Ergänzend hat der Senat ein für die Berufsgenossenschaft erstelltes pneumologisches und allergologisches Gutachten vom Facharzt
für Innere Medizin, Lungen- und Bronchialheilkunde Prof. Dr. O vom 19.03.2019 nach ambulanter Untersuchung vom 12.03.2019
(geringe Besserung der obstruktiven Ventilationsstörung gegenüber 2016) und den Entlassungsbericht der BG Klinik für Berufskrankheiten
S vom 15.11.2019 über die stationäre Heilbehandlung vom 16.10.2019 bis 13.11.2019 (stabiler respiratorischer Lungenfunktionsbefund)
beigezogen.
Der Senat hat die Beteiligten mit Schreiben vom 09.11.2020 zu einer Entscheidung nach §
153 Abs.
4 SGG angehört.
Wegen der weiteren Einzelheiten des Sach- und Streitstands wird auf den Inhalt der Gerichtsakte und der Verwaltungsvorgänge
der Beklagten Bezug genommen. Dieser war Gegenstand der Entscheidungsfindung.
Gemäß §
43 Abs.
2 SGB VI haben Versicherte bei Vorliegen der versicherungsrechtlichen Voraussetzungen nach §
43 Abs.
2 S. 1 Nr.
2 und
3 SGB VI bis zum Erreichen der Regelaltersrente Anspruch auf Rente wegen voller Erwerbsminderung, wenn sie voll erwerbsgemindert sind
(§
43 Abs.
2 S. 1 Nr.
1 SGB VI). Voll erwerbsgemindert sind Versicherte, die wegen Krankheit oder Behinderung auf nicht absehbare Zeit außerstande sind,
unter den üblichen Bedingungen des allgemeinen Arbeitsmarktes mindestens drei Stunden täglich erwerbstätig zu sein (§
43 Abs.
2 S. 2
SGB VI). Erwerbsgemindert ist hingegen nicht, wer unter den üblichen Bedingungen des allgemeinen Arbeitsmarktes mindestens sechs
Stunden täglich erwerbstätig sein kann; dabei ist die jeweilige Arbeitsmarktlage nicht zu berücksichtigen (§
43 Abs.
3 SGB VI). Anspruch auf Rente wegen teilweiser Erwerbsminderung besteht für Versicherte gemäß §
43 Abs.
1 SGB VI, die wegen Krankheit oder Behinderung auf nicht absehbare Zeit außerstande sind, unter den üblichen Bedingungen des allgemeinen
Arbeitsmarktes mindestens sechs Stunden täglich erwerbstätig zu sein (§
43 Abs.
1 S. 2
SGB VI).
Im Berufungsverfahren haben sich keine Erkenntnisse ergeben, die zu einer abweichenden Beurteilung führen. Das vom Senat nach
Aktenlage eingeholte Gutachten von Dr. L bestätigt vielmehr in sich schlüssig und nachvollziehbar die Einschätzung des erstinstanzlich
gehörten Sachverständigen, dass der Kläger noch körperlich leichte Tätigkeiten mit weiteren qualitativen Leistungseinschränkungen
vollschichtig ausüben kann. Das für die Berufsgenossenschaft erstellte pneumologisch-allergologische Gutachten vom Facharzt
für Innere Medizin, Lungen- und Bronchialheilkunde Prof. Dr. O vom 19.03.2019 stellt sogar eine geringe Besserung der obstruktiven
Ventilationsstörung gegenüber 2016 fest. Auch der Entlassungsbericht der BG Klinik für Berufskrankheiten S vom 15.11.2019
über die stationäre Heilbehandlung vom 16.10.2019 bis 13.11.2019 beschreibt einen stabilen respiratorischen Lungenfunktionsbefund.

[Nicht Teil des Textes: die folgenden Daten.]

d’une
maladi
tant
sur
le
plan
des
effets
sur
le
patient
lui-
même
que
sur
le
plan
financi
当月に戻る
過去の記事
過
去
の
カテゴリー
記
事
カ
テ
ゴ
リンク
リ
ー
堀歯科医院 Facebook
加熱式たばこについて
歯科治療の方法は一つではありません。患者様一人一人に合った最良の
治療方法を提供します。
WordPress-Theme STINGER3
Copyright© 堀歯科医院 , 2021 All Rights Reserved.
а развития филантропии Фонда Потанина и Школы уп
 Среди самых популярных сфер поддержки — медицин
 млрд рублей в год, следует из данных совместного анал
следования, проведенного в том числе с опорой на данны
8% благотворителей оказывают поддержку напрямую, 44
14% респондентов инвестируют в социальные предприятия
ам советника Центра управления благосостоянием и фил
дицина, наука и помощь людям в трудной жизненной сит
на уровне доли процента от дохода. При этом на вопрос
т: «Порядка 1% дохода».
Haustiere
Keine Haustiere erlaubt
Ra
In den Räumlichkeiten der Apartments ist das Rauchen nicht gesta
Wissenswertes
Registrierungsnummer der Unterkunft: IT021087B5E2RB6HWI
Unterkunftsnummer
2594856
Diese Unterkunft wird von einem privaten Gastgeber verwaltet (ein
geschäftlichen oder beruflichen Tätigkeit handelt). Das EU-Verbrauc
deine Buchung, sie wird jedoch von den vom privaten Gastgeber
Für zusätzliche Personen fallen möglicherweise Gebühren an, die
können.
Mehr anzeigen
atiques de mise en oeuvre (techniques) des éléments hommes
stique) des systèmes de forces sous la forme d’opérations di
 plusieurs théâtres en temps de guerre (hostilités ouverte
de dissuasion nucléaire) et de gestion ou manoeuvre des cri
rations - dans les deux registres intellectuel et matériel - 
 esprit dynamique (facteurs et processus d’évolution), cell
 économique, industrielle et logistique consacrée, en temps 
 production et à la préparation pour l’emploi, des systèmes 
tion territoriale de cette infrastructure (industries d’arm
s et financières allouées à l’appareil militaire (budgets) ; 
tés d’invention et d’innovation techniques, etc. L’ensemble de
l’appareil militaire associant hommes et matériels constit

Auch aus den von den behandelnden Ärzten eingeholten aktuellen Befundberichten ergeben sich weder Hinweise auf eine wesentliche
Verschlimmerung des Gesundheitszustands des Klägers noch auf im Klageverfahren unberücksichtigt gebliebene Aspekte.
Da der Kläger an der durch das Gericht eingeleiteten Begutachtung durch den Arzt für Innere Medizin Dr. L nicht mitgewirkt
hat, sind die medizinischen Voraussetzungen für eine Rente wegen einer Erwerbsminderung nicht feststellbar, was sich nach
dem Grundsatz der objektiven Beweislast zu Ungunsten des Klägers auswirkt. In Anbetracht der Weigerung des Klägers zur - zumutbaren
- Mitwirkung an der von Amts wegen vorgesehenen Beweisaufnahme ist auch kein Raum zur weiteren Aufklärung des Sachverhalts.